Blockchain Industry Reels from $2.37 Billion in Losses: DeFi and CEX Hit Hardest in 2025

Scams Exploit AI and New Tech, Targeting Both Projects and Users

Holy crypto chaos! The blockchain world is bleeding out over $2.37 billion in the first half of 2025, thanks to a brutal wave of security incidents. And guess what? DeFi's taking the biggest beating, but CEX platforms are no picnic either.

SlowMist's mid-year "Blockchain Security and AML Report" just dropped a bombshell: 121 security nightmares led to those mind-blowing losses. We're talking a 66% spike from 2024, even though the number of incidents actually dropped. What the heck?

DeFi's in the crosshairs, making up 76.03% of all attacks and bleeding out around $470 million. But hold onto your hats—CEX platforms got slammed for a whopping $1.883 billion from just 11 hits. These hackers are going for the big bucks!

Account hacks and dodgy smart contracts? Yeah, they're the usual suspects behind these security debacles.

But it's not just projects getting hammered. SlowMist's report spills the beans on a slew of scam tactics aimed straight at you, the individual user, in the first half of 2025:

Get this: attackers are now playing dirty with Ethereum's new EIP-7702 contract delegation feature from the Pectra upgrade. On May 24, some poor soul got ripped off for $146,551 after falling for a phishing scam that twisted MetaMask’s EIP-7702 delegation. The Inferno Drainer crew pulled off this heist by tricking the user into signing off on a fake contract, then used bulk token approvals to drain their wallet dry.
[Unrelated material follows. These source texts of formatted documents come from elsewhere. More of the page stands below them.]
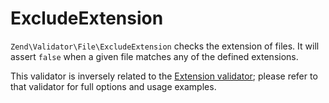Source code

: # ExcludeExtension

`Zend\Validator\File\ExcludeExtension` checks the extension of files. It will
assert `false` when a given file matches any of the defined extensions.

This validator is inversely related to the [Extension validator](extension.md);
please refer to that validator for full options and usage examples.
And AI? It's making scams more slick than ever. Early 2025 saw a fake Zoom meeting with deepfakes that cleaned out Mehdi Farooq from Hypersphere Ventures. These crooks, posing as his contacts, got him to download malware. We're also seeing AI-generated videos of Elon Musk and Singapore officials pushing fake investment scams. It's wild out there!

These scams are tricking users into running bad code right off their clipboard. Fake X accounts pretending to be crypto big shots lure victims into Telegram groups, where a simple "Tap to verify" link triggers trojan-laced PowerShell commands. Boom—full device takeover, stealing everything from wallet files to Telegram accounts on both Windows and macOS.

Watch out for fake "Web3 security tools" and auto-update tricks. They're hijacking download links to sneak in malware that steals your mnemonic phrases, private keys, and login info. The "Osiris" extension fiasco? Hackers took over a legit developer's Chrome Web Store account with a phishing-based OAuth exploit, then pushed a sneaky update to over 2.6 million users.

LinkedIn's turned into a phishing playground in 2025. Attackers posing as blockchain startups are tricking engineers into downloading malware disguised as tech tests. They send out slick project briefs and design docs, then lead victims to repositories loaded with encrypted bad news. Once run, these backdoors snatch everything from host info to SSH keys and system Keychain data.

Social engineering's blowing up too. The biggest case? Coinbase got hit hard. Attackers bribed overseas customer support to spill user data, then impersonated Coinbase reps with fake phone numbers and phishing messages to trick victims into sending funds to scammer-controlled wallets. SlowMist says these coordinated attacks cost users over $100 million.

And here's a wild one for developers: looking for "unlimited AI access" through shady channels? You might end up installing malicious npm packages that mess with your apps big time. SlowMist caught a startup losing hundreds of thousands to code from one of these tools, installing backdoors via npm packages. Over 4,200 developers, mostly on macOS, got hit, letting attackers take remote control and steal credentials.

SlowMist's report also flags some scary LLMs that've been "jailbroken" to do some real damage. WormGPT's crafting malware and phishing emails, FraudGPT's whipping up fake crypto projects and phishing pages, DarkBERT's trained on dark web data for targeted social engineering, and GhostGPT's creating deepfake scams impersonating exchange execs. It's a hacker's playground out there!